Lima: US President Joe Biden and Chinese counterpart Xi Jinping will meet for the last time Saturday, a day after both leaders warned of turbulent times ahead for the world as Donald Trump returns to the White House.
Their final encounter, taking place on the sidelines of an Asia-Pacific summit in Peru, has been overshadowed by the prospect of fresh trade wars and diplomatic upheaval when Trump starts his second term.
Trump’s comeback has cast a cloud of uncertainty over efforts by Washington and Beijing to ease their tense relationship, launched in a historic meeting between Xi and Biden in California a year ago.
The White House said Saturday’s Xi-Biden meeting at the Asia-Pacific Economic Cooperation (APEC) summit would “mark the progress” in the relationship between the United States and an increasingly assertive Beijing.
But it was also aimed at getting through a “delicate period of transition” and ensuring that competition with China “doesn’t veer into conflict,” US National Security Adviser Jake Sullivan said.
Trump’s crushing election win over Kamala Harris has caused shock waves around the globe and dominated the two-day meeting of heads of state of the 21-member APEC group.
The billionaire Republican has in particular signaled a confrontational approach to Beijing, threatening to impose tariffs of up to 60 percent on imports of Chinese goods to even out what he says is a trade imbalance.
He has also named two major China hawks in his top team, including his pick for Secretary of State, Marco Rubio.
Xi and Biden, who are meeting for the third time overall, warned separately at the summit on Friday of choppy waters ahead.
The Chinese president raised concerns about “spreading unilateralism and protectionism” in a written speech to the forum, China’s state news agency Xinhua reported.
For his part, Biden said the world had “reached a moment of significant political change,” as he met the leaders of Japan and South Korea — key US allies in Asia.
Biden said US ties with the two countries were essential for “countering North Korea’s dangerous and destabilizing cooperation with Russia” as Pyongyang sends troops to fight in Ukraine.
And with Biden racing to salvage what he can of his foreign policy legacy from Trump, he said the three-way alliance he had pioneered was “built to last. That’s my hope and expectation.”
A senior administration official insisted that Trump’s name had not come up during the meeting with the South Korean and Japanese leaders.

DATASET CONTENT:
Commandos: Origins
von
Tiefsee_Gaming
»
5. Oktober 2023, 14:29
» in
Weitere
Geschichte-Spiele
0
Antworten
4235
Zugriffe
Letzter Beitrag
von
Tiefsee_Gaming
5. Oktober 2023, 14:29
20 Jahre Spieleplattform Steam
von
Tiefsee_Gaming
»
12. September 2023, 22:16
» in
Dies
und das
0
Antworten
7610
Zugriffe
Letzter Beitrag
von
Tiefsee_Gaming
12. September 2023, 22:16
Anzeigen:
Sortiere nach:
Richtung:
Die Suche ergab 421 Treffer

---

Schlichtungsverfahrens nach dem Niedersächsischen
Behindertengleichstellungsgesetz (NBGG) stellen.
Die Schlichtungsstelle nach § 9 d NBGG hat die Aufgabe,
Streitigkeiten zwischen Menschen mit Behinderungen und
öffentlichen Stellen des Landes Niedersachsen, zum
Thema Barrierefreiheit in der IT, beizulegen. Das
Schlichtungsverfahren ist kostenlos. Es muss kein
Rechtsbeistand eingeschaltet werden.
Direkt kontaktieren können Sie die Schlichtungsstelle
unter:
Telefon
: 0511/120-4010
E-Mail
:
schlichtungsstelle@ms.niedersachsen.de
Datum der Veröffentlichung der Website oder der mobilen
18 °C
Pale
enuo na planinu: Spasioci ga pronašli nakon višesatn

==

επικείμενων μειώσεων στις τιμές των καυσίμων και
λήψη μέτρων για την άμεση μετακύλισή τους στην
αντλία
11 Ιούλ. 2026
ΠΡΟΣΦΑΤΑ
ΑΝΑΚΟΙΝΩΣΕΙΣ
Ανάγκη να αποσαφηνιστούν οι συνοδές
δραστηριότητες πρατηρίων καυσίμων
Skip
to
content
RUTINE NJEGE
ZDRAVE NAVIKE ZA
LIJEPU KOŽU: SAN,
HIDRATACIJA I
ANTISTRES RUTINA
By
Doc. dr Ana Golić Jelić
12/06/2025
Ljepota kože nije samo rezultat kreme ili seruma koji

EXERCISE SET:
**A.** In the news report on the Biden–Xi meeting, where did Xi and Biden hold their historic meeting a year earlier?
**B.** Rewrite the news report on the Biden–Xi meeting from "Trump’s comeback has" to "a year ago.", with "historic" replaced by "landmark".

SOLUTIONS TO EACH TASK:
**A.** In California.

**B.**
Trump’s comeback has cast a cloud of uncertainty over efforts by Washington and Beijing to ease their tense relationship, launched in a landmark meeting between Xi and Biden in California a year ago.